Anyone who has ever known a person with Lyme disease can appreciate what a persistent, debilitating illness it is. Indeed, as writer Anna Penenberg learned, it can be an affliction that tests both patient and caregiver in ways they never imagined. In her memoir, Dancing in the Narrows, Penenberg recounts the eight years she and her younger daughter, Dana, spent fighting this disease—sometimes in desperation, frequently in hope, always in determination and love.
A life-long dancer who turned her passion for movement into a therapeutic practice, Penenberg was no stranger to trauma, either in her own life or that of her clients. But when Dana came down with a mysterious fever mid-way through her sophomore year of high school, her mother had no idea what to do. “The illness manifested as a heavy cloak that wrapped itself around her,” Penenberg writes. “It became part of her skin and seeped inside her body.”
Not surprisingly, the initial challenge was simply diagnosing the problem. Mono, Epstein-Barr, toxic mold—with every new doctor, every new diagnosis, every new treatment, Penenberg regained hope, only to lose heart each time Dana relapsed.
Part of what made Dana’s condition so devastating was the degree to which it changed her and her family’s very dynamic life. A recently-divorced mother with a growing therapy practice, Penenberg joined her daughters in school and community activities, encouraged their passion for dance and other artistic endeavors, and, perhaps most important, nurtured their sense of adventure and love of the natural world. “During this time in our lives, I would wake up every morning to the ever-present joy of endless possibilities,” Penenberg recalls. “We were living my dream.”
When Dana became sick, however, that joy evaporated. “A cloud of depression sat over our house, sucking up life,” writes Penenberg. “This silent desolation had no name, no warning, and no signposts.” After a month of traveling in this darkness, she stopped seeing clients and teaching yoga, giving those up in order to become Dana’s full-time caregiver and medical advocate.
Navigating the healthcare system is never easy, but Penenberg’s journey was excruciating. Indeed, a reader might be surprised to learn that it spanned only eight years, given the number of supposed remedies Dana endured. Some of those, such as heavy doses of antibiotics, were standard Western therapies. But others—the use of magnets, treatments with sound and light waves, energy healing—were much farther out of the mainstream. While many of these were available near their Southern California home, several required Penenberg and Dana to travel long distances, a feat that became increasingly difficult as Dana’s Lyme disease wore on.
Granted, this is Dana’s story of chronic illness and recovery. But more than that, Dancing in the Narrows is the story of an independent, creative woman who, having “found herself” in young adulthood, must do so all over again at the age of 60. “I entered my sixties with grace, wisdom, knowledge, fierce desires,” writes Penenberg. “I climbed out of years of shock and rediscovered the pleasure of freedom. I took off the cloak of survival and stepped into my life.”

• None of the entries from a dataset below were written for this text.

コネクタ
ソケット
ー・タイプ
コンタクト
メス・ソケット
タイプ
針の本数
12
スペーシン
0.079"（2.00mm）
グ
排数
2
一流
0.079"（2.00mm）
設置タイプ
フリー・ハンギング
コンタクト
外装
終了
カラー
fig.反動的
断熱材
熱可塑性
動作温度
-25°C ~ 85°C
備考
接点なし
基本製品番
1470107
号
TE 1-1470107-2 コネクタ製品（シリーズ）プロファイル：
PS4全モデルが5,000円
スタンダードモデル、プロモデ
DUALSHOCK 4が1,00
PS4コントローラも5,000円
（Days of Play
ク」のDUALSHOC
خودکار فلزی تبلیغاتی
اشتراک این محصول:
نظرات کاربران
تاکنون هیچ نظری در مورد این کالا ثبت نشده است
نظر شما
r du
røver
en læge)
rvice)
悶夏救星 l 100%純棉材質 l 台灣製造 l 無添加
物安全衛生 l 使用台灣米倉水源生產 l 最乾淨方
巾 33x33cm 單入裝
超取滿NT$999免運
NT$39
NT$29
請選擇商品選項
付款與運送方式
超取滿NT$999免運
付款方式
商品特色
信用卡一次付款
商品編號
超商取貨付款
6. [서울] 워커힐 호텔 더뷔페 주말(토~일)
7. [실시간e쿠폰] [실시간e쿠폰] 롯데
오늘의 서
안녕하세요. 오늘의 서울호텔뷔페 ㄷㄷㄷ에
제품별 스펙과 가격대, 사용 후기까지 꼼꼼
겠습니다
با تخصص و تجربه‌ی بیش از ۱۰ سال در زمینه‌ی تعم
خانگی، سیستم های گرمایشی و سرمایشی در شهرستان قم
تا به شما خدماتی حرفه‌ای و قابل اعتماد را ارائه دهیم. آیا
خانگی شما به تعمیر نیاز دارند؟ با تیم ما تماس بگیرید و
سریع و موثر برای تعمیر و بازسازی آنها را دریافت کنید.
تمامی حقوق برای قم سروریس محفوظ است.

Writing with courage, honesty, and, at times, humor, Anna Penenberg offers her readers an important glimpse into the world of those who must live with Lyme disease. Where it has shortcomings—the occasional abrupt end to a story that leaves the reader hanging, the odd absence of older daughter Cayla through most of the book—Dancing in the Narrows more than makes up for them in its depiction of a family surviving crisis and coming out on the other side, loving their lives once again.